### EXERCISE OBJECTIVE
Using the records below, copy every line that holds the string "meals".

[Saved data entries]
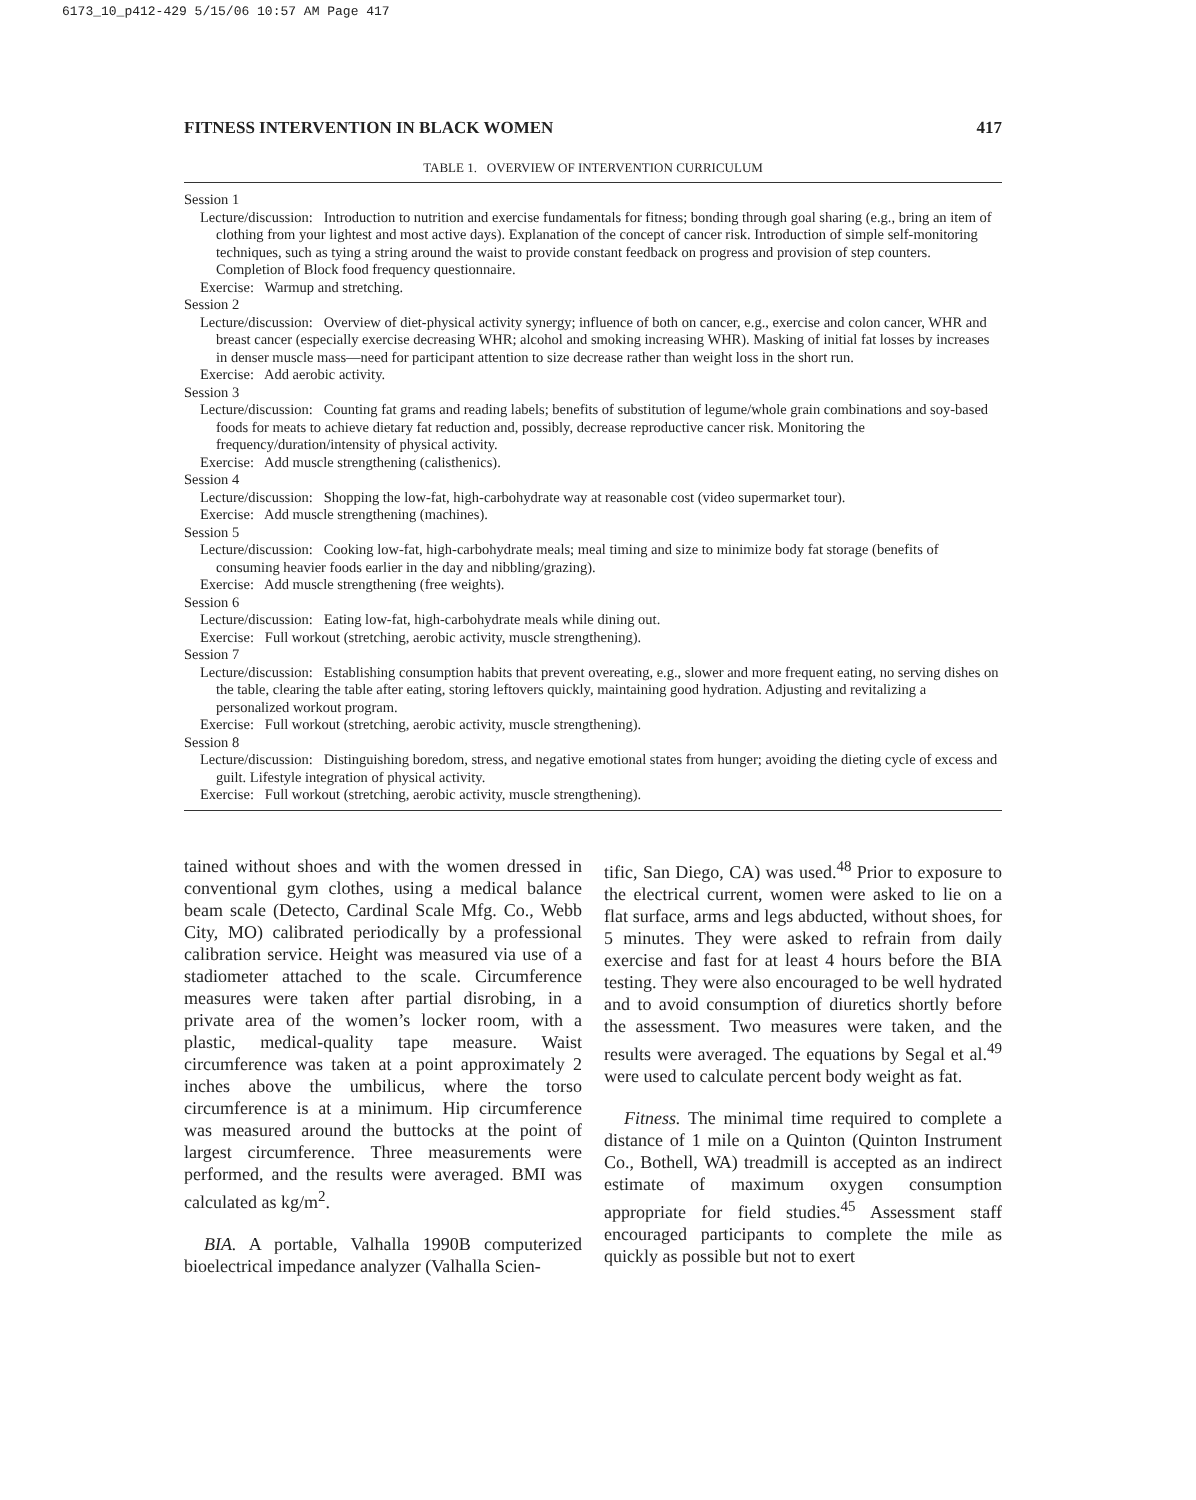6173_10_p412-429 5/15/06 10:57 AM Page 417
FITNESS INTERVENTION IN BLACK WOMEN 417
TABLE 1. OVERVIEW OF INTERVENTION CURRICULUM
| Session 1 |
| Lecture/discussion: Introduction to nutrition and exercise fundamentals for fitness; bonding through goal sharing (e.g., bring an item of clothing from your lightest and most active days). Explanation of the concept of cancer risk. Introduction of simple self-monitoring techniques, such as tying a string around the waist to provide constant feedback on progress and provision of step counters. Completion of Block food frequency questionnaire. |
| Exercise: Warmup and stretching. |
| Session 2 |
| Lecture/discussion: Overview of diet-physical activity synergy; influence of both on cancer, e.g., exercise and colon cancer, WHR and breast cancer (especially exercise decreasing WHR; alcohol and smoking increasing WHR). Masking of initial fat losses by increases in denser muscle mass—need for participant attention to size decrease rather than weight loss in the short run. |
| Exercise: Add aerobic activity. |
| Session 3 |
| Lecture/discussion: Counting fat grams and reading labels; benefits of substitution of legume/whole grain combinations and soy-based foods for meats to achieve dietary fat reduction and, possibly, decrease reproductive cancer risk. Monitoring the frequency/duration/intensity of physical activity. |
| Exercise: Add muscle strengthening (calisthenics). |
| Session 4 |
| Lecture/discussion: Shopping the low-fat, high-carbohydrate way at reasonable cost (video supermarket tour). |
| Exercise: Add muscle strengthening (machines). |
| Session 5 |
| Lecture/discussion: Cooking low-fat, high-carbohydrate meals; meal timing and size to minimize body fat storage (benefits of consuming heavier foods earlier in the day and nibbling/grazing). |
| Exercise: Add muscle strengthening (free weights). |
| Session 6 |
| Lecture/discussion: Eating low-fat, high-carbohydrate meals while dining out. |
| Exercise: Full workout (stretching, aerobic activity, muscle strengthening). |
| Session 7 |
| Lecture/discussion: Establishing consumption habits that prevent overeating, e.g., slower and more frequent eating, no serving dishes on the table, clearing the table after eating, storing leftovers quickly, maintaining good hydration. Adjusting and revitalizing a personalized workout program. |
| Exercise: Full workout (stretching, aerobic activity, muscle strengthening). |
| Session 8 |
| Lecture/discussion: Distinguishing boredom, stress, and negative emotional states from hunger; avoiding the dieting cycle of excess and guilt. Lifestyle integration of physical activity. |
| Exercise: Full workout (stretching, aerobic activity, muscle strengthening). |
tained without shoes and with the women dressed in conventional gym clothes, using a medical balance beam scale (Detecto, Cardinal Scale Mfg. Co., Webb City, MO) calibrated periodically by a professional calibration service. Height was measured via use of a stadiometer attached to the scale. Circumference measures were taken after partial disrobing, in a private area of the women’s locker room, with a plastic, medical-quality tape measure. Waist circumference was taken at a point approximately 2 inches above the umbilicus, where the torso circumference is at a minimum. Hip circumference was measured around the buttocks at the point of largest circumference. Three measurements were performed, and the results were averaged. BMI was calculated as kg/m<sup>2</sup>.
BIA. A portable, Valhalla 1990B computerized bioelectrical impedance analyzer (Valhalla Scien-
tific, San Diego, CA) was used.<sup>48</sup> Prior to exposure to the electrical current, women were asked to lie on a flat surface, arms and legs abducted, without shoes, for 5 minutes. They were asked to refrain from daily exercise and fast for at least 4 hours before the BIA testing. They were also encouraged to be well hydrated and to avoid consumption of diuretics shortly before the assessment. Two measures were taken, and the results were averaged. The equations by Segal et al.<sup>49</sup> were used to calculate percent body weight as fat.
Fitness. The minimal time required to complete a distance of 1 mile on a Quinton (Quinton Instrument Co., Bothell, WA) treadmill is accepted as an indirect estimate of maximum oxygen consumption appropriate for field studies.<sup>45</sup> Assessment staff encouraged participants to complete the mile as quickly as possible but not to exert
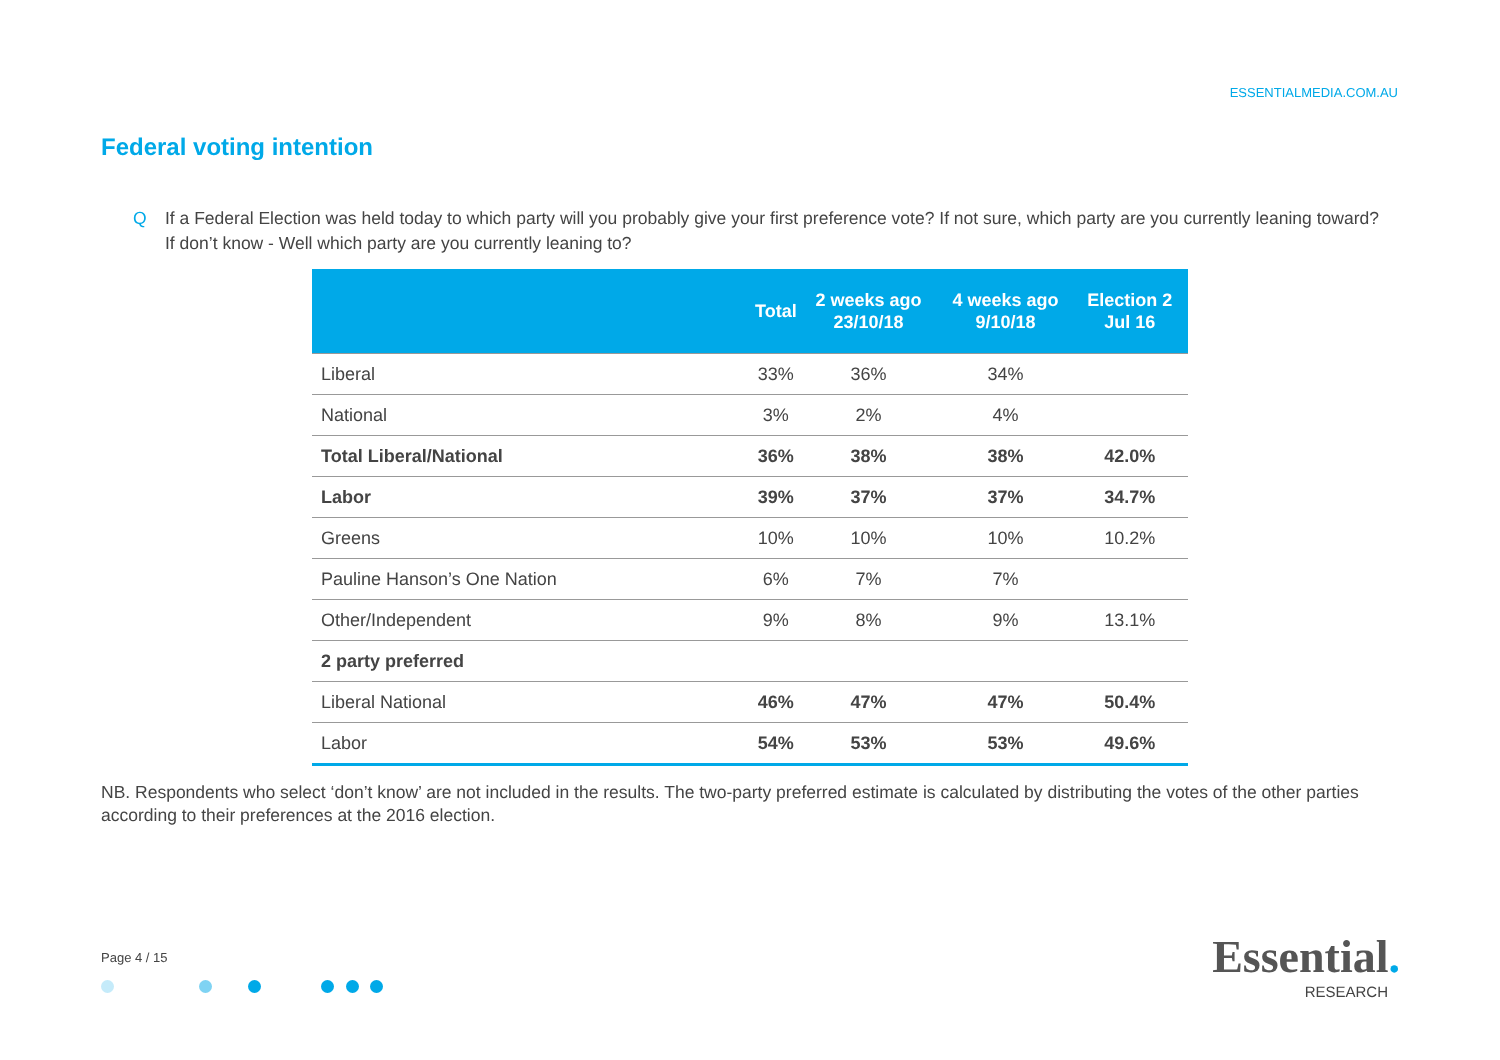ESSENTIALMEDIA.COM.AU
Federal voting intention
Q If a Federal Election was held today to which party will you probably give your first preference vote? If not sure, which party are you currently leaning toward? If don’t know - Well which party are you currently leaning to?
| | Total | 2 weeks ago 23/10/18 | 4 weeks ago 9/10/18 | Election 2 Jul 16 |
| --- | --- | --- | --- | --- |
| Liberal | 33% | 36% | 34% | |
| National | 3% | 2% | 4% | |
| Total Liberal/National | 36% | 38% | 38% | 42.0% |
| Labor | 39% | 37% | 37% | 34.7% |
| Greens | 10% | 10% | 10% | 10.2% |
| Pauline Hanson’s One Nation | 6% | 7% | 7% | |
| Other/Independent | 9% | 8% | 9% | 13.1% |
| 2 party preferred | | | | |
| Liberal National | 46% | 47% | 47% | 50.4% |
| Labor | 54% | 53% | 53% | 49.6% |
NB. Respondents who select ‘don’t know’ are not included in the results. The two-party preferred estimate is calculated by distributing the votes of the other parties according to their preferences at the 2016 election.
Page 4 / 15
Essential.
RESEARCH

### ANSWER SPACE
| Lecture/discussion: Cooking low-fat, high-carbohydrate meals; meal timing and size to minimize body fat storage (benefits of consuming heavier foods earlier in the day and nibbling/grazing). |
| Lecture/discussion: Eating low-fat, high-carbohydrate meals while dining out. |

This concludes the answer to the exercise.